Le prince André baissa la tête en signe d’assentiment. Il avait compris non seulement ce qui lui avait été dit, mais aussi ce qu’on lui avait donné à entendre et, saluant les deux généraux, il sortit lentement.

Il y avait peu de temps que le prince André avait quitté la Russie, et cependant il était bien changé. Cette affectation de nonchalance et d’ennui, qui lui était habituelle, avait complètement disparu de toute sa personne ; il semblait ne plus avoir le loisir de songer à l’impression qu’il produisait sur les autres, étant occupé d’intérêts réels autrement graves. Satisfait de lui-même et de son entourage, il n’en était que plus gai et plus bienveillant. Koutouzow, qu’il avait rejoint en Pologne, l’avait accueilli à bras ouverts, en lui promettant de ne pas l’oublier : aussi l’avait-il distingué de ses autres aides de camp, en l’emmenant à Vienne et en lui confiant des missions plus sérieuses. Il avait même adressé à son ancien camarade, le vieux prince Bolkonsky, les lignes suivantes :

« Votre fils deviendra, je le crois et je l’espère, un officier de mérite, par sa fermeté et le soin qu’il met à accomplir strictement ses devoirs. Je suis heureux de l’avoir auprès de moi. »
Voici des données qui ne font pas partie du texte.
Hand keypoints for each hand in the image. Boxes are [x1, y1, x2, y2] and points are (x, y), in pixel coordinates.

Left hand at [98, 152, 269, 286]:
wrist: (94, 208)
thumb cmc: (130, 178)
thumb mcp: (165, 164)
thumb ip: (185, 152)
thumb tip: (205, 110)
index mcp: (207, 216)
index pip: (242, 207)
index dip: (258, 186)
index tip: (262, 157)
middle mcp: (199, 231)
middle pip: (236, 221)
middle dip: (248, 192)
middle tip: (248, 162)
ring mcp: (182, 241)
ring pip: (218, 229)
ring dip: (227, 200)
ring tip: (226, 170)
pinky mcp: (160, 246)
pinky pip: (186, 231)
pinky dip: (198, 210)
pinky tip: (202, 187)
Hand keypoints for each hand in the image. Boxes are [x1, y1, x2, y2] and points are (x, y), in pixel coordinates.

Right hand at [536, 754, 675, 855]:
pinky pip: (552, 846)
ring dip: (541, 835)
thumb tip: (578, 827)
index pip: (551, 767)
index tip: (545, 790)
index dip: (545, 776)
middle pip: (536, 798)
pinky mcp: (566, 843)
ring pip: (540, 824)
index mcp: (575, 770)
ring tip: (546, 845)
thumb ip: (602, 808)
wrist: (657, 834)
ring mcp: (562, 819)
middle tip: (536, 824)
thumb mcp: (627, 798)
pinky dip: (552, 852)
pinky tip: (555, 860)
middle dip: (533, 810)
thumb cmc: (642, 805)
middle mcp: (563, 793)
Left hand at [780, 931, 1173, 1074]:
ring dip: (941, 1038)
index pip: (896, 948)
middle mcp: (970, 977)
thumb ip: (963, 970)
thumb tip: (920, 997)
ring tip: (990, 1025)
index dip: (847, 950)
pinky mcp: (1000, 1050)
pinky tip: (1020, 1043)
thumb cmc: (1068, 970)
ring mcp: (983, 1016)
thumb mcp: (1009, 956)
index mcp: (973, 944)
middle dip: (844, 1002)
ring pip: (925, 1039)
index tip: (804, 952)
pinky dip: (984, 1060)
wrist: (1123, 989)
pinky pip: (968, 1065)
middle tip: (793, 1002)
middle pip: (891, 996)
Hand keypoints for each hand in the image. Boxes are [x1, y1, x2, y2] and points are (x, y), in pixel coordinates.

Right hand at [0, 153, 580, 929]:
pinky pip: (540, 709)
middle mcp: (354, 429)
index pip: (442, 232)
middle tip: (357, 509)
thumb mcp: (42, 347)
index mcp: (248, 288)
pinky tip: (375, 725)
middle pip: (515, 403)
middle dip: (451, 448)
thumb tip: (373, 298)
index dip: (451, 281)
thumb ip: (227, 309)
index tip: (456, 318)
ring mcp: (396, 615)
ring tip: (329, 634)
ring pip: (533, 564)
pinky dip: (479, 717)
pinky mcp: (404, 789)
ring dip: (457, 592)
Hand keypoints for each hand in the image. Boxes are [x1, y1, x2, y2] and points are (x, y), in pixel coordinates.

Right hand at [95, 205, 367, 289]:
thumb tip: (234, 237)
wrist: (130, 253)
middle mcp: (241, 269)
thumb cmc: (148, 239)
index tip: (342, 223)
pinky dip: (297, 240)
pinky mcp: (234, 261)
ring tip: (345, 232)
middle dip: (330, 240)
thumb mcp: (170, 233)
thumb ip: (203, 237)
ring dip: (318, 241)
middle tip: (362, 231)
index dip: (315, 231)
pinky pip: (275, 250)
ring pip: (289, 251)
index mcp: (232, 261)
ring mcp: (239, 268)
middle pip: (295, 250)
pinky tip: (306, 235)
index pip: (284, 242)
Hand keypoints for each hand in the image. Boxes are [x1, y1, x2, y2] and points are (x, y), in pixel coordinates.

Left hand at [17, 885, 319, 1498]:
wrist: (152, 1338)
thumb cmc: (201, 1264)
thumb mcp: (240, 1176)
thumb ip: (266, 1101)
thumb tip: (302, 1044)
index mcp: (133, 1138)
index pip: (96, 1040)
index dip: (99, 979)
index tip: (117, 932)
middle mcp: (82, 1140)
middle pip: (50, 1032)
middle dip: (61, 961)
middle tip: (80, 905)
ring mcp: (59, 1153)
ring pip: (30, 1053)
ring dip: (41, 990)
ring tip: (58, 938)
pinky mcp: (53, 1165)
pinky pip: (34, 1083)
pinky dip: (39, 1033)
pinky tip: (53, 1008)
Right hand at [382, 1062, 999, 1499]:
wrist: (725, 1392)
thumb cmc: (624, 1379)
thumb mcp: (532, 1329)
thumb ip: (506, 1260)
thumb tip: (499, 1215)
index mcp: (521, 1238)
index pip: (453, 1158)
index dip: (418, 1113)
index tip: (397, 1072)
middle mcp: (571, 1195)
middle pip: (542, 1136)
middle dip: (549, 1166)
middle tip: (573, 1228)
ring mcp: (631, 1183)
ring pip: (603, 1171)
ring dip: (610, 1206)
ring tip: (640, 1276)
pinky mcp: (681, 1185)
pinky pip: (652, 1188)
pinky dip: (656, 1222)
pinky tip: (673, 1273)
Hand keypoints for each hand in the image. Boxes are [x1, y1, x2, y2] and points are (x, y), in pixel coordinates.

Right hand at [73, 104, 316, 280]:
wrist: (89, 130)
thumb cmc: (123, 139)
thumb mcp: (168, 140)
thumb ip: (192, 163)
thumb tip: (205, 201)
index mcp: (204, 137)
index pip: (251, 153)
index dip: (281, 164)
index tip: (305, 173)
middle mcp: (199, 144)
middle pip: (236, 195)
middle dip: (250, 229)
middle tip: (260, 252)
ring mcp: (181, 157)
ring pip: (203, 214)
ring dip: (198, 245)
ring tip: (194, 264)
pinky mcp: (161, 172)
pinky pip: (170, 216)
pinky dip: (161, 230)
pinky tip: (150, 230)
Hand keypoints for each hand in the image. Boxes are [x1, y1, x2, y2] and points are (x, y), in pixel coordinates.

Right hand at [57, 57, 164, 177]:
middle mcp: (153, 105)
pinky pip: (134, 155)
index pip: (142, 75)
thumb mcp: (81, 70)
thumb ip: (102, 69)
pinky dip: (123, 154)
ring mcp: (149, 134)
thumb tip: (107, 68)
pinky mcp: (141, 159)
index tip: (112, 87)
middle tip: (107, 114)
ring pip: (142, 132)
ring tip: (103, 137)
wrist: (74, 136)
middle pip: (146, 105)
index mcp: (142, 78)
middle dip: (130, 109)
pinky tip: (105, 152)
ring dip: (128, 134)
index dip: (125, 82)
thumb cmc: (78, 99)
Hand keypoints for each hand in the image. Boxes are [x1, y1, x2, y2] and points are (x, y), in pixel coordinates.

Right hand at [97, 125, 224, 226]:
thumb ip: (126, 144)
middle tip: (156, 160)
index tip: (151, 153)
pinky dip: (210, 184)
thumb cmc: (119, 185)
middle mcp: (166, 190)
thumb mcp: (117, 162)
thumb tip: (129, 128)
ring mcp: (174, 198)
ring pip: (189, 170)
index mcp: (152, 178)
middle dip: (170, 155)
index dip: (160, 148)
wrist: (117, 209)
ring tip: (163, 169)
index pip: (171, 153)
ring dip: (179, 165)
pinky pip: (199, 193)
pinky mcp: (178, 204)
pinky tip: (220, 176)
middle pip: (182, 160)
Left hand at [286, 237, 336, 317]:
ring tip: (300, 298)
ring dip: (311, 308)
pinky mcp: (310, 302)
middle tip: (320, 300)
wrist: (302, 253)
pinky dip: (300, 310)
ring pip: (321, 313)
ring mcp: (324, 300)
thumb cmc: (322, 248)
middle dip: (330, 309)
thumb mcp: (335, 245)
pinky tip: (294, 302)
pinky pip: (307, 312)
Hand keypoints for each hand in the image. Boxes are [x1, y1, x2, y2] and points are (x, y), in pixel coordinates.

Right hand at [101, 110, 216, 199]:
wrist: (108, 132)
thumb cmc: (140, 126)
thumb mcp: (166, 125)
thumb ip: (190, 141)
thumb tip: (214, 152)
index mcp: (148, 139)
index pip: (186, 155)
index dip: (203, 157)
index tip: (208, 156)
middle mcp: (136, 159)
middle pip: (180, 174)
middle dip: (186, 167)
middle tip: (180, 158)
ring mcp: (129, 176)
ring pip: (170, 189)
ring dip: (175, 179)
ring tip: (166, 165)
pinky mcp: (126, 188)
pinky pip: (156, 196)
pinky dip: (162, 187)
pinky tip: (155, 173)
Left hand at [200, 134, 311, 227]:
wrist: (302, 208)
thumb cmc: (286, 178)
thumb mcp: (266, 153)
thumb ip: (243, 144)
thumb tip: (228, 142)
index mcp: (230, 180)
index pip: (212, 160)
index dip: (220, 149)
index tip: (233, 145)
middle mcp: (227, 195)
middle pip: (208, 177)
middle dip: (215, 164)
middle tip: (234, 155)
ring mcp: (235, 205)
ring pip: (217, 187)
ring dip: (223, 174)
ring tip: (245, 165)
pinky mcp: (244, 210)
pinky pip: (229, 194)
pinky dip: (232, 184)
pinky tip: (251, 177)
Parmi les officiers de l’état-major et parmi ceux de l’armée, le prince André s’était fait, comme jadis à Pétersbourg, deux réputations tout à fait différentes. Les uns, la minorité, reconnaissant en lui une personnalité hors ligne et capable de grandes choses, l’exaltaient, l’écoutaient et l’imitaient : aussi ses rapports avec ceux-là étaient-ils naturels et faciles ; les autres, la majorité, ne l’aimant pas, le traitaient d’orgueilleux, d’homme froid et désagréable : avec ceux-là il avait su se poser de façon à se faire craindre et respecter. En sortant du cabinet, le prince André s’approcha de son camarade Kozlovsky, l’aide de camp de service, qui était assis près d’une fenêtre, un livre à la main :

« Qu’a dit le prince ? demanda ce dernier.

— Il a ordonné de composer un mémorandum explicatif sur notre inaction.

— Pourquoi ? »

Le prince André haussa les épaules.

« A-t-on des nouvelles de Mack ?

— Non.

— Si la nouvelle de sa défaite était vraie, nous l’aurions déjà reçue.